Opinion Columns & Blogs

Another View: Governor should veto biosimilar drugs bill

California’s health care systems, at all levels, are struggling to contain costs at the same time we are working to get more and more people covered. There is not a dollar to waste or a dollar to put at risk.

As a pharmacist, I know this first-hand. I struggle every day to provide my patients with the finest possible care and treatments within the constraints of our health care system. Controlling drug costs is critical.

This is why I am simply astounded that the state Senate and Assembly have rushed to approve a bill, Senate Bill 598, which Sen. Jerry Hill extolled in a recent commentary (“Patients who need biosimilar drugs could go without if bill isn’t signed,” Oct. 8). Hill’s legislation would needlessly cost the state, providers and patients millions or billions of extra drug-spending dollars in coming years. Gov. Jerry Brown still has an opportunity to veto this bill and should do so.

SB598 is supposed to create a pathway to allow the prescription of less costly biosimilar drugs as substitutes for brand-name biologic drugs whose patents have expired. Biologics are advanced medications for complex diseases and can cost $100,000 or more per year per patient. Their use is growing rapidly. Substituting biosimilars for biologics (much like using generics vs. regular brand name drugs) can create significant savings, up to 50percent by several estimates.

But, even as it claims to create the needed pathway to substitute biosimilars, SB598 puts up pointless, red-tape hurdles that will almost certainly get in the way of their use. The bill adds paperwork and administrative costs for pharmacists and doctors who substitute biosimilars, with no real benefit to the patients. So to avoid the pointless bureaucracy, the practical result will be the decreased substitution of biosimilars and the continued use of the more expensive brand-name biologics.

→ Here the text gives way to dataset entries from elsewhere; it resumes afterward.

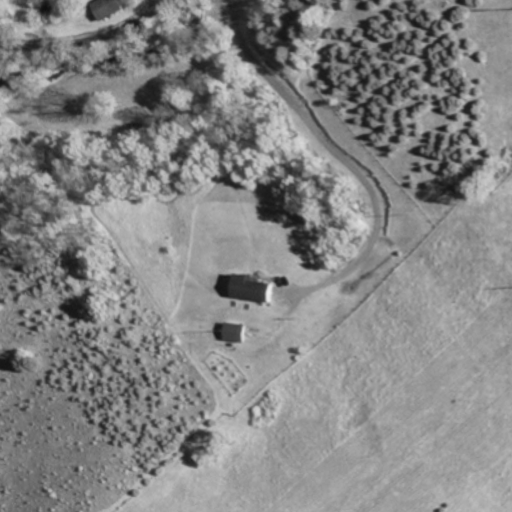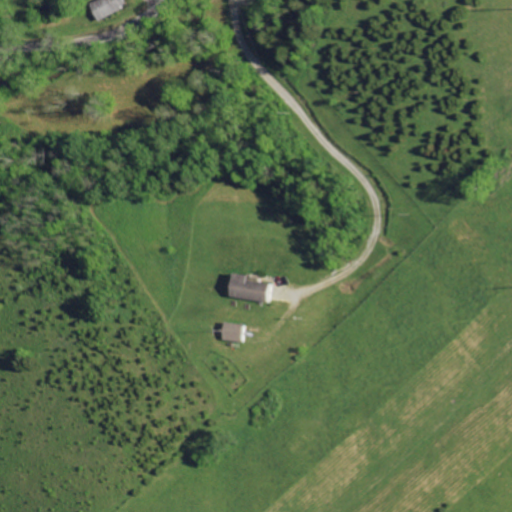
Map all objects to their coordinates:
building: (115, 6)
road: (90, 42)
road: (339, 158)
building: (255, 288)
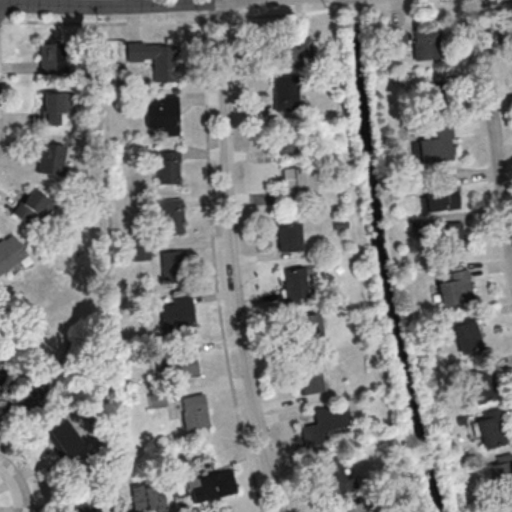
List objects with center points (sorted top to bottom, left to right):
road: (143, 6)
river: (353, 6)
road: (311, 13)
road: (1, 21)
building: (398, 38)
building: (426, 44)
building: (297, 50)
building: (51, 60)
building: (157, 60)
building: (285, 93)
building: (429, 94)
building: (53, 108)
building: (163, 115)
road: (495, 127)
building: (284, 138)
building: (437, 143)
building: (49, 160)
building: (166, 168)
building: (298, 182)
building: (441, 195)
building: (30, 208)
building: (170, 217)
building: (289, 238)
building: (452, 238)
building: (140, 254)
road: (236, 258)
building: (172, 266)
road: (215, 268)
building: (298, 286)
building: (455, 288)
building: (177, 314)
building: (309, 327)
building: (466, 334)
building: (184, 366)
building: (308, 376)
building: (482, 387)
building: (156, 399)
building: (194, 412)
building: (324, 424)
building: (492, 430)
building: (65, 441)
building: (501, 469)
building: (335, 476)
road: (17, 487)
building: (211, 487)
building: (146, 498)
building: (352, 509)
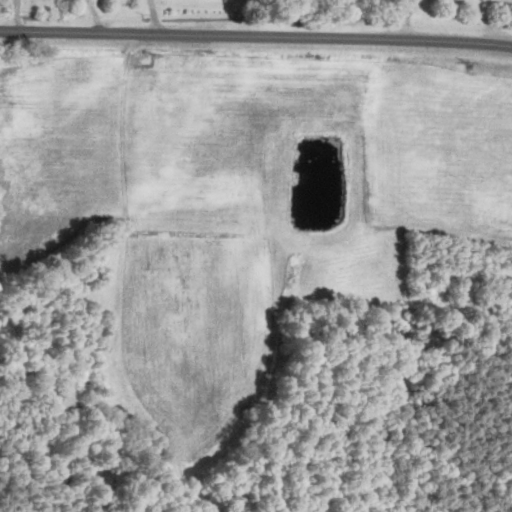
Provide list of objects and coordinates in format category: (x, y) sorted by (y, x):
road: (256, 33)
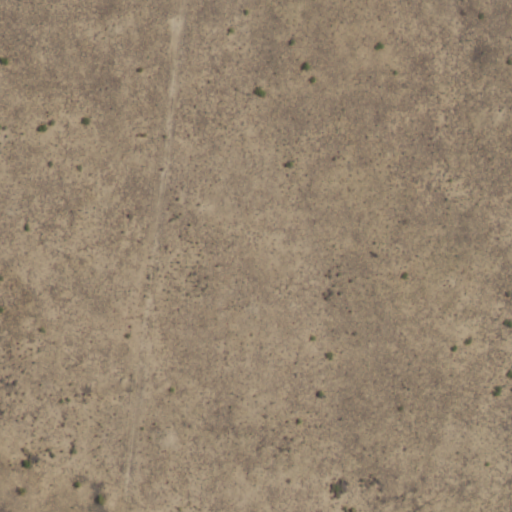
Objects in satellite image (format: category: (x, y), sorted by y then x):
road: (147, 255)
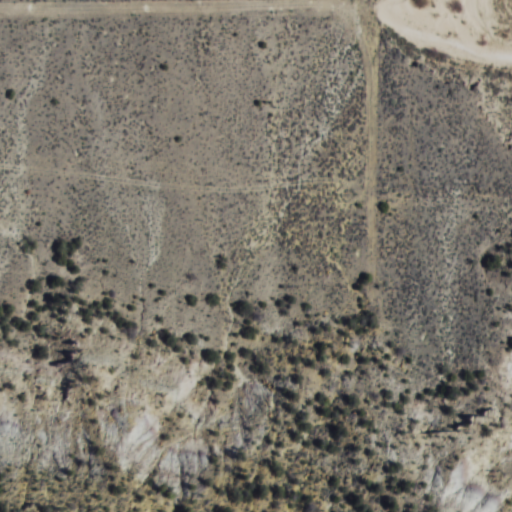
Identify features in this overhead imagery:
road: (192, 168)
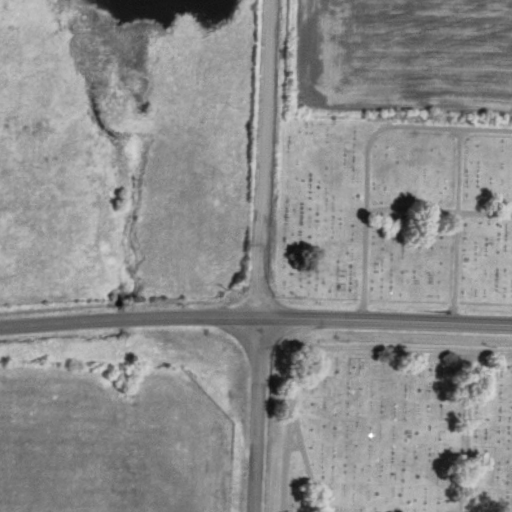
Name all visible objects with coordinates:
road: (269, 159)
park: (392, 317)
road: (255, 319)
road: (258, 415)
road: (425, 425)
road: (288, 467)
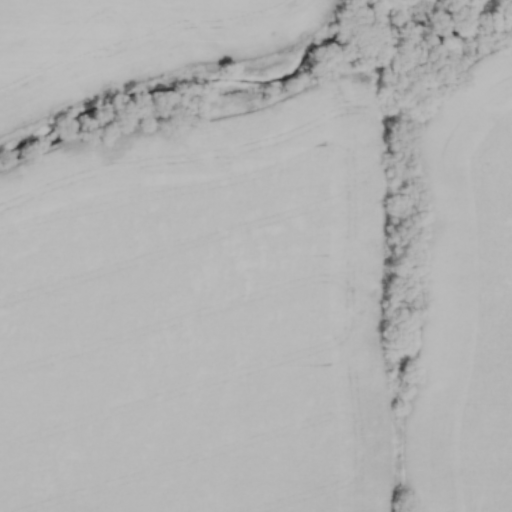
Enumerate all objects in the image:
crop: (472, 285)
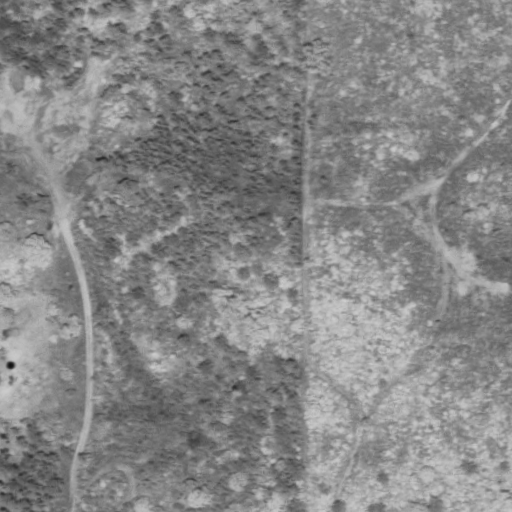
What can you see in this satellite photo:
building: (186, 470)
road: (120, 507)
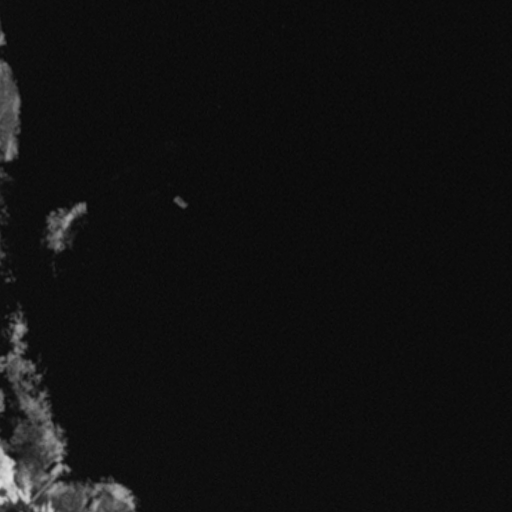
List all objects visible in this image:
building: (13, 510)
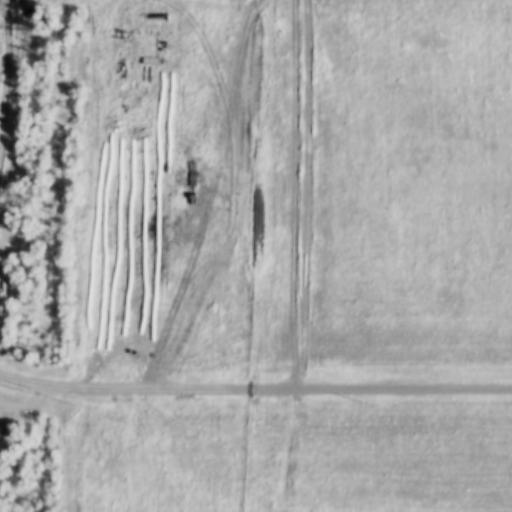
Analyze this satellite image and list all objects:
road: (97, 193)
road: (255, 384)
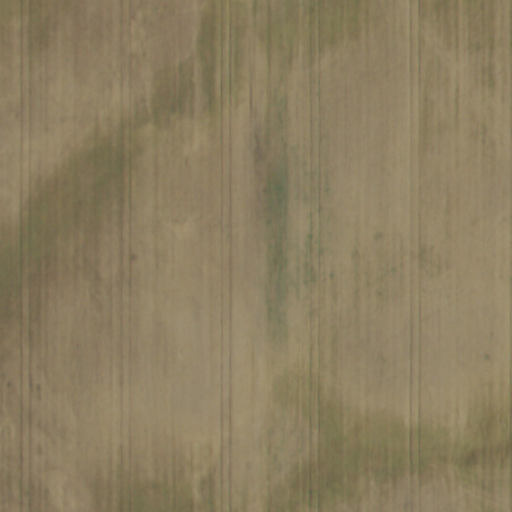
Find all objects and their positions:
road: (254, 255)
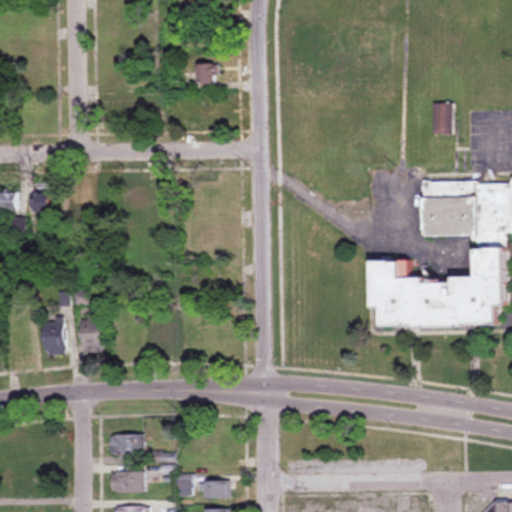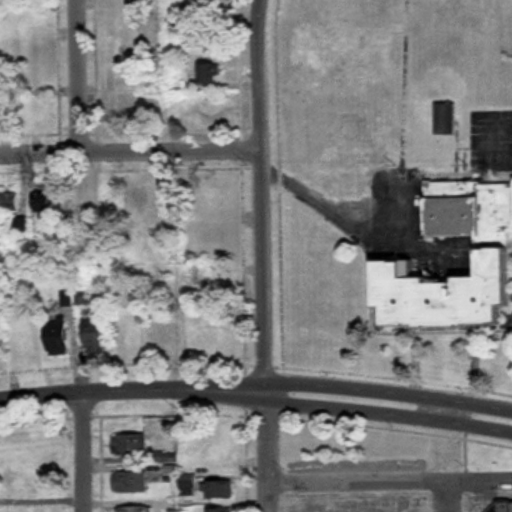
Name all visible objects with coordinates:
building: (211, 2)
building: (120, 18)
building: (31, 19)
building: (210, 38)
building: (124, 48)
building: (210, 73)
road: (87, 77)
building: (32, 79)
building: (211, 106)
building: (34, 109)
building: (125, 110)
building: (444, 118)
road: (505, 143)
road: (130, 154)
road: (319, 195)
building: (138, 198)
building: (167, 199)
building: (211, 199)
building: (9, 200)
building: (79, 200)
building: (45, 201)
road: (263, 255)
building: (448, 257)
building: (456, 262)
building: (190, 271)
building: (214, 286)
building: (213, 328)
building: (96, 333)
building: (58, 336)
building: (167, 337)
building: (132, 339)
road: (132, 390)
road: (389, 394)
road: (388, 415)
building: (130, 445)
building: (220, 446)
road: (84, 452)
park: (36, 459)
road: (389, 482)
building: (130, 483)
building: (189, 486)
building: (221, 490)
road: (449, 497)
building: (504, 506)
building: (134, 509)
building: (222, 510)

The losers will be all of those – the state, providers and patients – who will pay higher drug prices or co-pays and perhaps wind up not being able to afford the drugs they need.

The winners will be the profit ledgers of the brand-name biologics producers whose drugs that are losing patent protection will continue to be prescribed, instead of lower-cost biosimilars. Perhaps it is no surprise, those brand name biologics producers are the sponsors of SB 598.

What is also confounding about this bad, costly bill’s rush to passage is that it is not even needed yet. Biosimilar drugs are years away from being available in the United States, and the FDA has not even approved federal regulations on their use yet.

Federal estimates of how much can be saved by the substitution of interchangeable biosimilars for biologics within California’s Medi-Cal system range between $9million and $68million per year. More substitutions mean more savings. The roadblocks to substitution in SB598 will stand in the way and needlessly cost Medi-Cal alone tens of millions of dollars. The overall cost to our state’s entire health care system will be many, many times greater.